The official release of the "Instruction" from the Congregation for Catholic Education came a week after an Italian Catholic news agency posted a leaked copy on its Web site. As a result, the document's contents were already known.

Reaction has been mixed, with conservatives saying it may help reverse the "gay culture" that has grown in many U.S. seminaries. Liberal critics have complained that the restrictions will create morale problems among existing priests and lead to an even greater priest shortage in the United States.

Some observers also have raised questions about just what the document means by a "deep-seated homosexual tendency," since a definition isn't provided.

The Rev. Timothy Radcliff, former superior of the Dominican order, wrote in the British Catholic weekly the Tablet that the phrase could be interpreted as concerning men with a "permanent homosexual orientation."

"But this cannot be correct since, as I have said, there are many excellent priests who are gay and who clearly have a vocation from God."

"Having worked with bishops and priests, diocesan and religious, all over the world, I have no doubt that God does call homosexuals to the priesthood, and they are among the most dedicated and impressive priests I have met," he wrote.

Pope Benedict XVI approved the "Instruction" on Aug. 31 and ordered it published — one of the first major documents he has approved for release since being elected pope April 19.

The document has been years in the works, but its existence came to light in 2002 at the height of the clergy sex abuse scandal in the United States. A study commissioned by U.S. bishops found that most abuse victims since 1950 were adolescent boys.

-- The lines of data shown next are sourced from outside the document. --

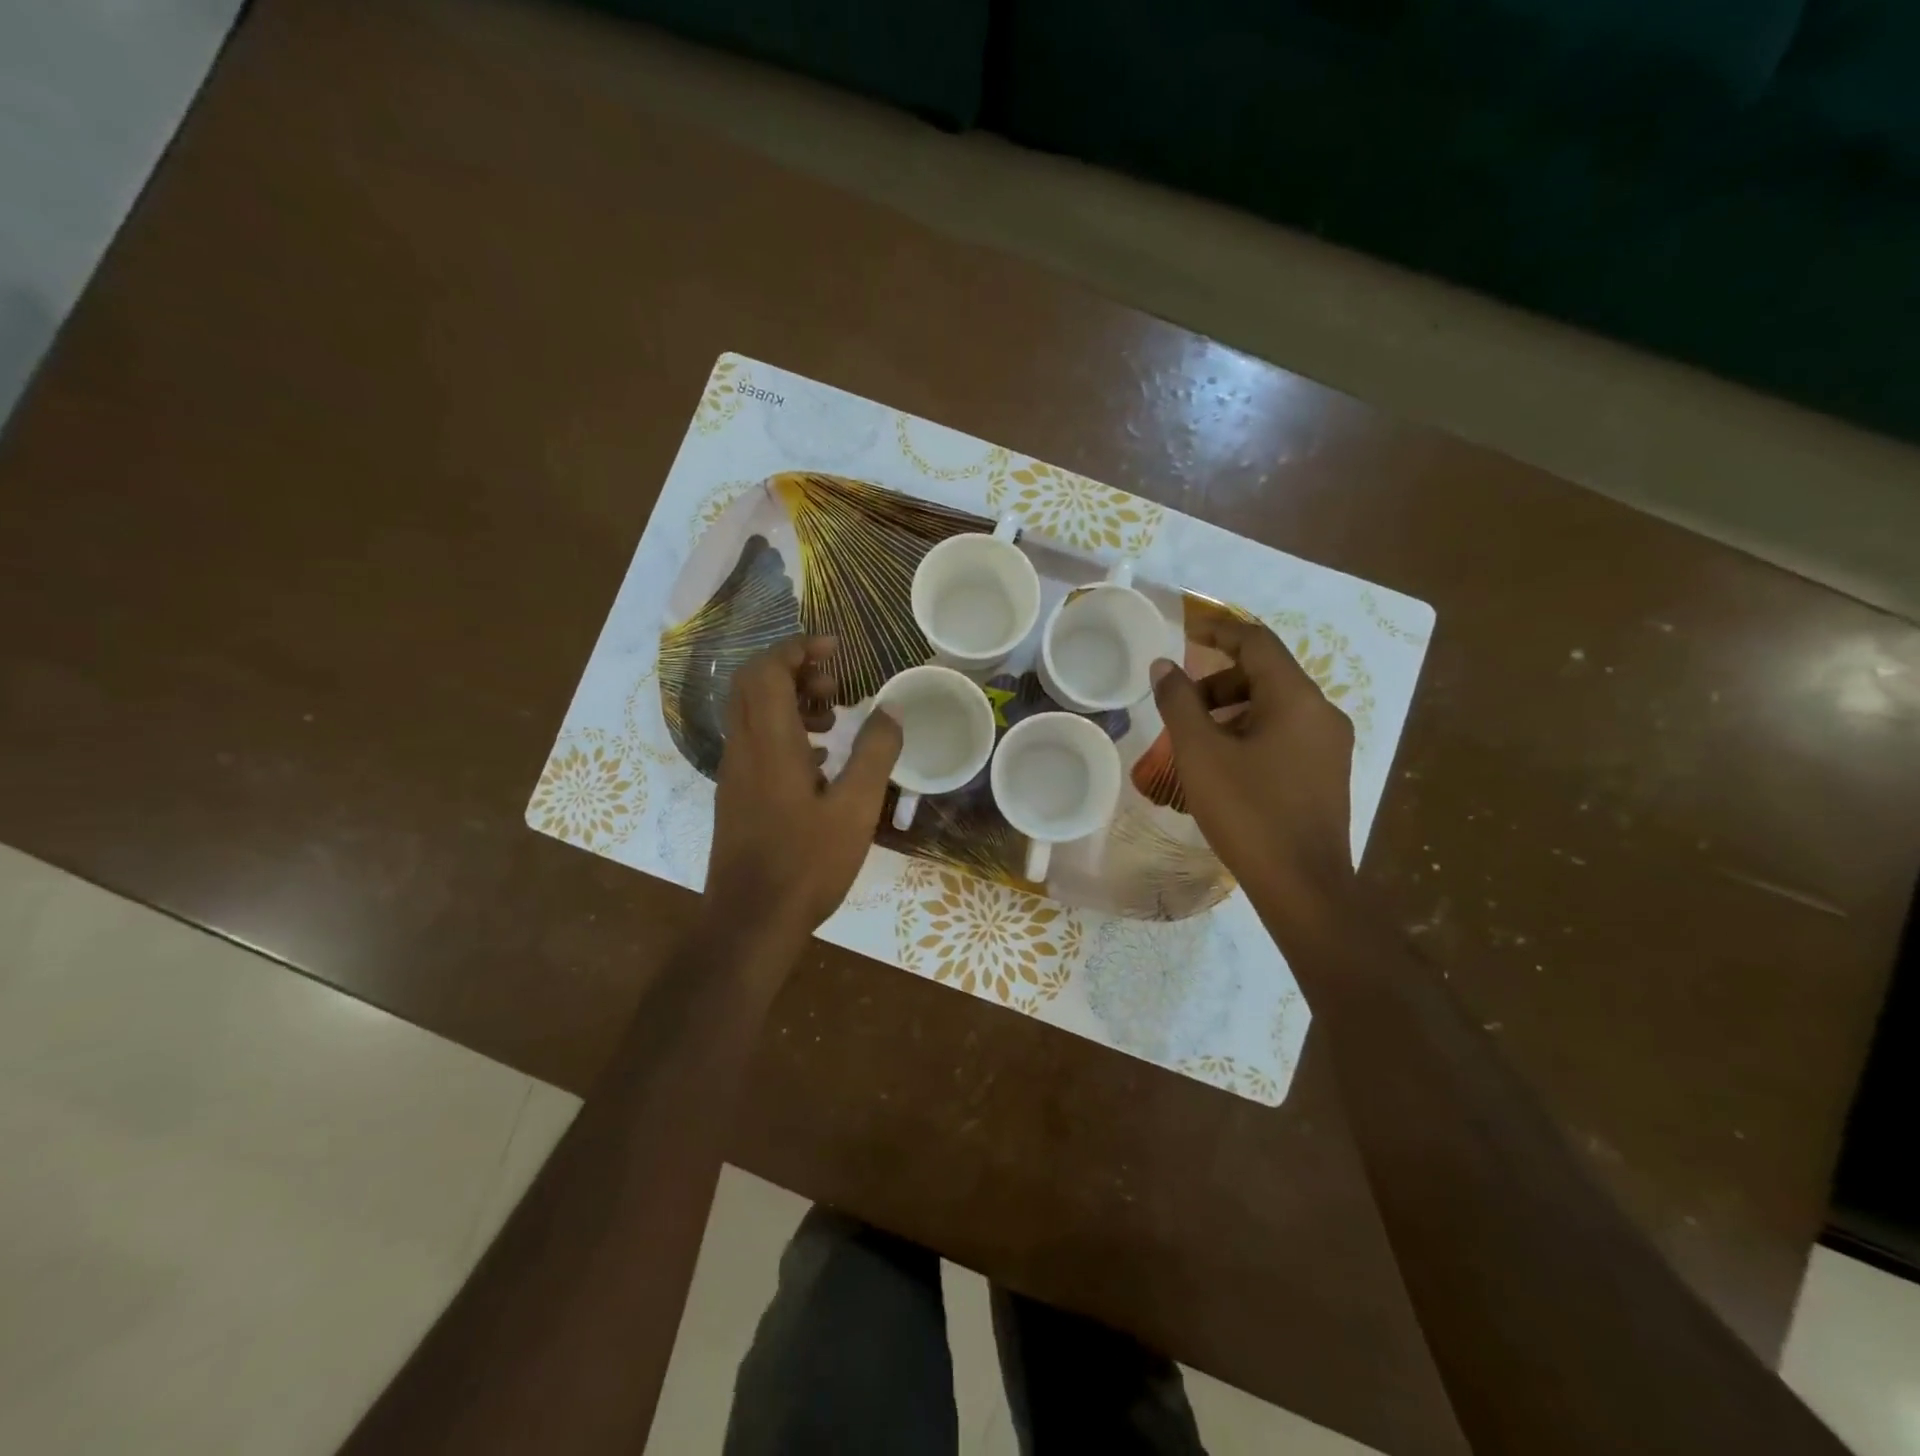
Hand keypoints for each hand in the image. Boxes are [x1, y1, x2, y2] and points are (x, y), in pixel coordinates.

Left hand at [708, 636, 901, 940]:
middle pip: (754, 684)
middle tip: (836, 684)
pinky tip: (820, 760)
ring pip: (752, 713)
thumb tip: (891, 709)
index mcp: (769, 743)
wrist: (750, 922)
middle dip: (794, 669)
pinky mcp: (737, 796)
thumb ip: (875, 753)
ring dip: (789, 701)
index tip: (835, 649)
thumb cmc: (806, 864)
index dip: (798, 648)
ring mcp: (735, 773)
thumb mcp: (856, 809)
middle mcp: (743, 749)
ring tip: (833, 719)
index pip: (768, 670)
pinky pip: (755, 741)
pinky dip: (784, 731)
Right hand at [1150, 616, 1356, 930]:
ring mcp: (1330, 745)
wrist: (1303, 886)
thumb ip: (1179, 702)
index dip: (1218, 630)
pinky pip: (1285, 734)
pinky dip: (1250, 733)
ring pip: (1275, 707)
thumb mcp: (1200, 753)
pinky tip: (1224, 766)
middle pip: (1266, 674)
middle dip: (1218, 681)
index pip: (1256, 642)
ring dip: (1231, 710)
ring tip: (1195, 741)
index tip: (1184, 630)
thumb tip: (1164, 665)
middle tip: (1179, 706)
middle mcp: (1322, 713)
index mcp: (1297, 698)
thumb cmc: (1248, 812)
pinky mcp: (1327, 773)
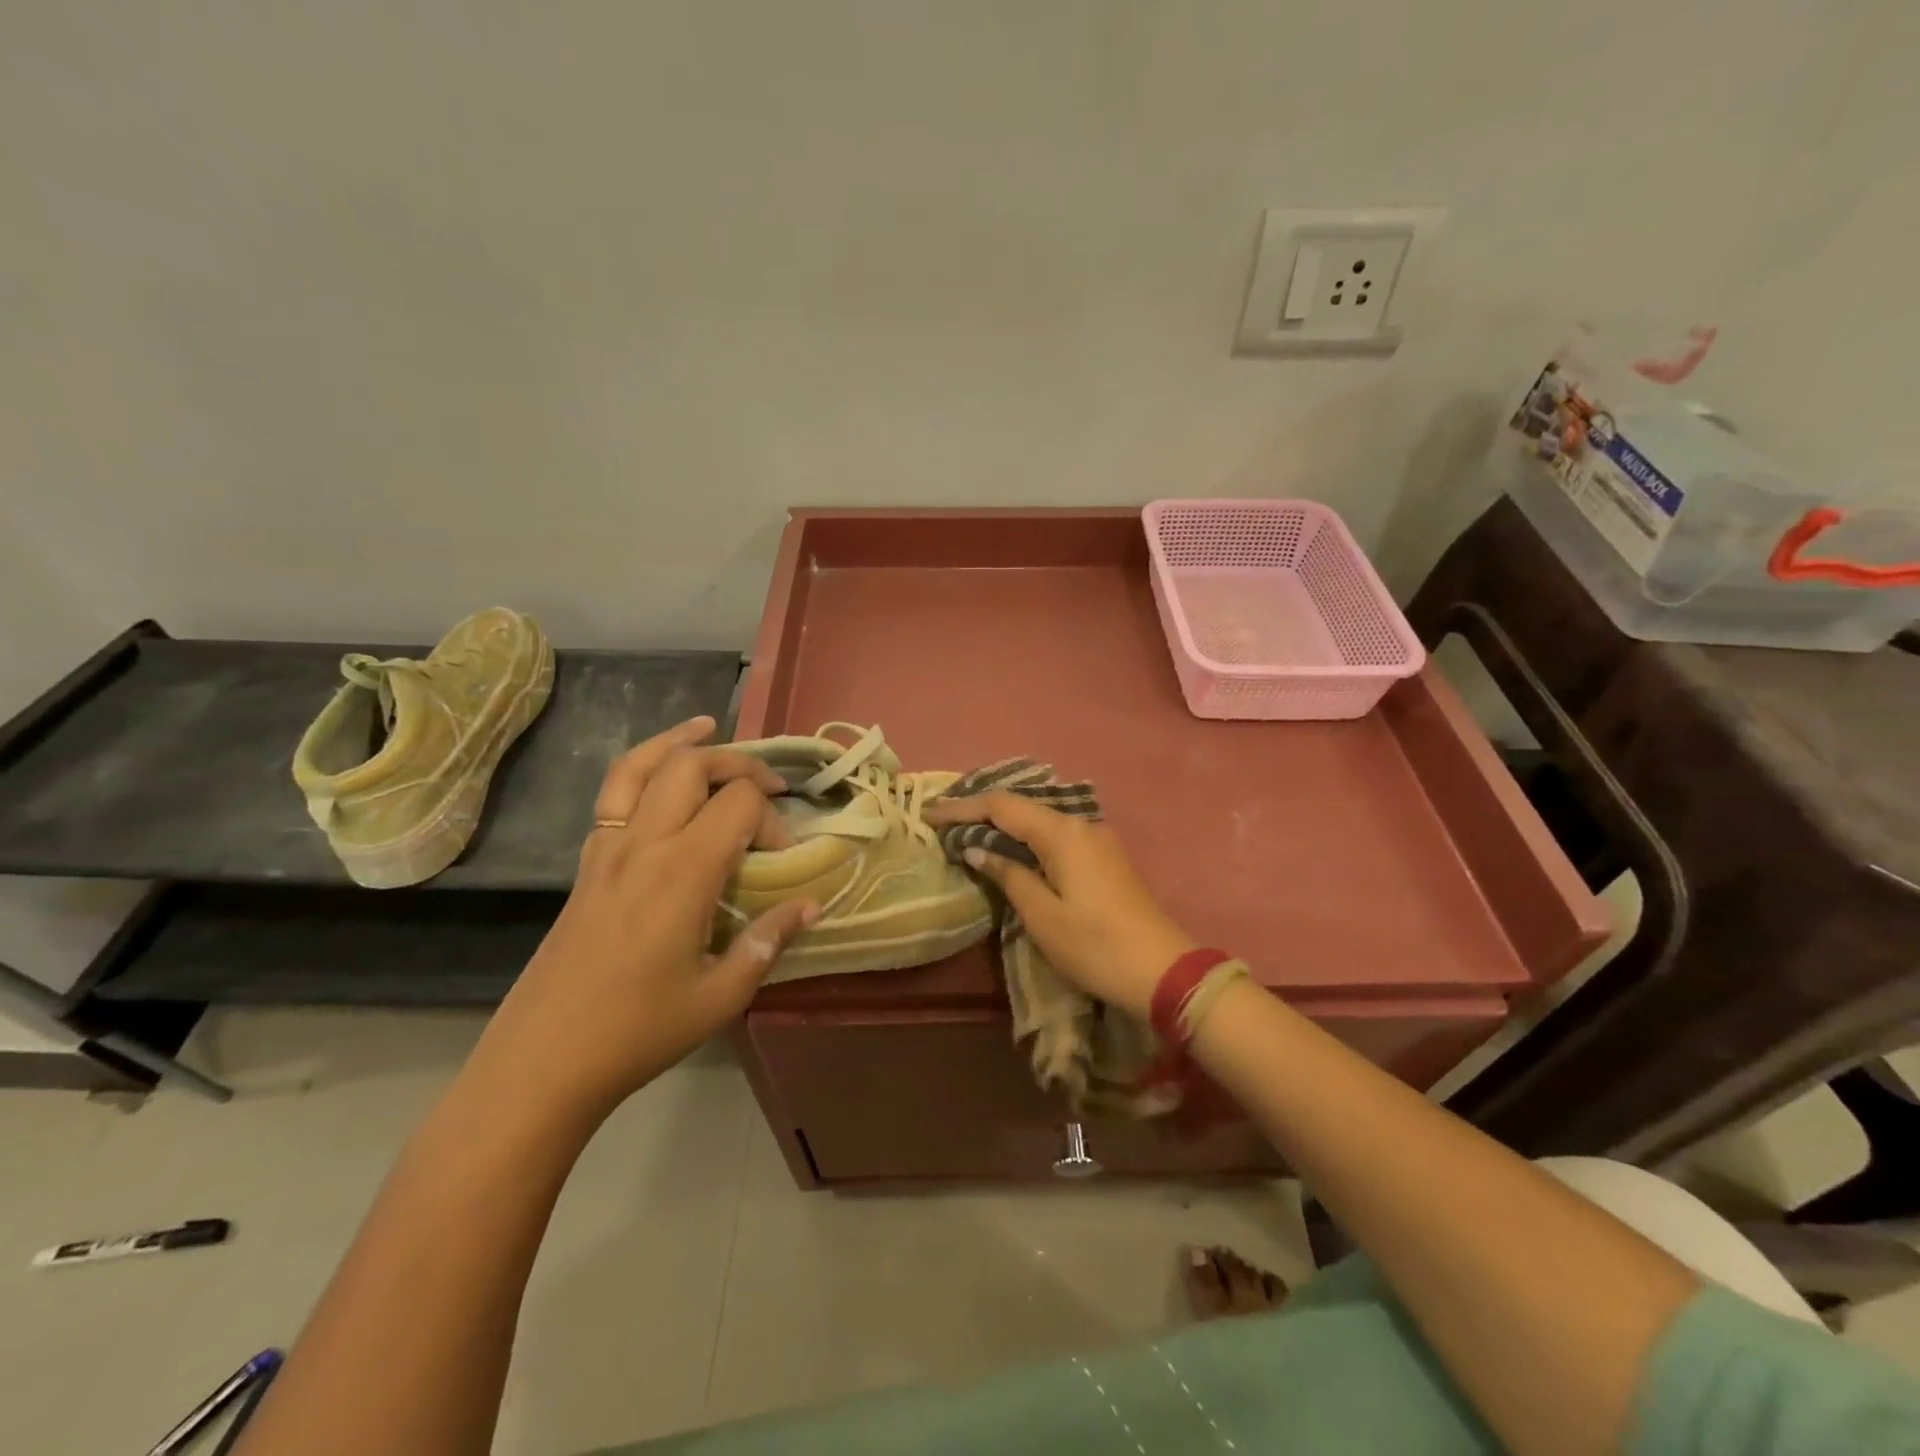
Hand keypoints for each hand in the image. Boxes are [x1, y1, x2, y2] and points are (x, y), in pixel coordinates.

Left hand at [473, 716, 816, 1119]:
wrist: (542, 1061)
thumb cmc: (639, 1031)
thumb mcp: (721, 995)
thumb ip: (769, 941)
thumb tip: (812, 904)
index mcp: (683, 872)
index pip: (739, 803)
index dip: (773, 818)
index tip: (783, 858)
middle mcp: (644, 844)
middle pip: (692, 766)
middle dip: (738, 763)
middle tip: (767, 785)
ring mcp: (607, 848)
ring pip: (641, 766)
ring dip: (679, 743)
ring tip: (707, 728)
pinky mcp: (586, 863)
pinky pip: (612, 794)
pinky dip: (641, 767)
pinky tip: (659, 777)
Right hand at [923, 792, 1194, 1018]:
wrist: (1162, 970)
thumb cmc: (1094, 945)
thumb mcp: (1041, 915)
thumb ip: (1008, 875)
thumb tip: (977, 849)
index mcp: (1062, 833)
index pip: (1002, 806)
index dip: (963, 808)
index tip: (930, 814)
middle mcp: (1080, 824)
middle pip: (1022, 806)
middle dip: (982, 811)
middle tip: (946, 820)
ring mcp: (1097, 839)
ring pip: (1040, 819)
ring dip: (1005, 823)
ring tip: (970, 832)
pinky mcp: (1105, 856)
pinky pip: (1056, 834)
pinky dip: (1027, 836)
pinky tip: (1011, 849)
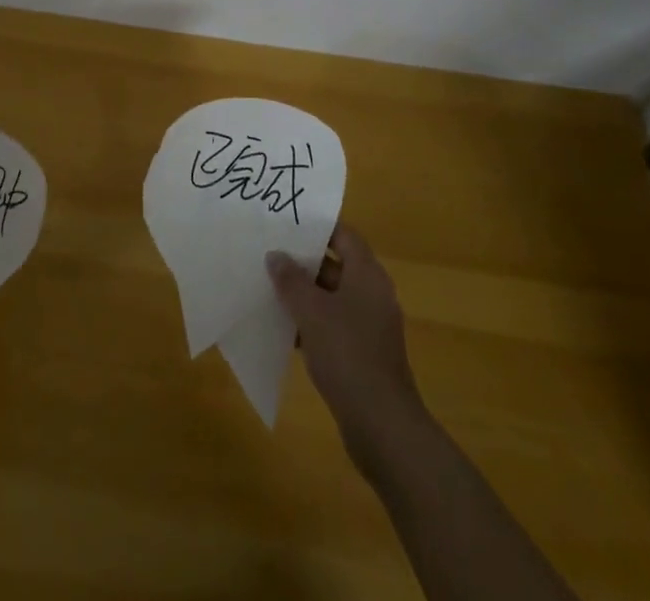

Experts on sex offenders say homosexuals are no more likely than heterosexuals to molest young people, but that did not stifle questions about gay seminarians.

The document restates church teaching that deep-seated homosexual tendencies are "objectively disordered" but that gays should be treated with respect and shouldn't be discriminated against.

"In light of such teaching ... the church, while profoundly respecting the persons in question, cannot admit to the seminary or to holy orders those who practice homosexuality, present deep-seated homosexual tendencies or support the so-called 'gay culture,"' it says.

Such men can't be priests because they are in a situation that "gravely hinders them from relating correctly to men and women," it says.

But it distinguishes such men from others with homosexual tendencies "that were only the expression of a transitory problem — for example, that of an adolescence not yet superseded."

"Nevertheless, such tendencies must be clearly overcome at least three years before ordination to the diaconate," it says.

The document is short — nine pages including the title page and footnotes that make up the bulk of the text.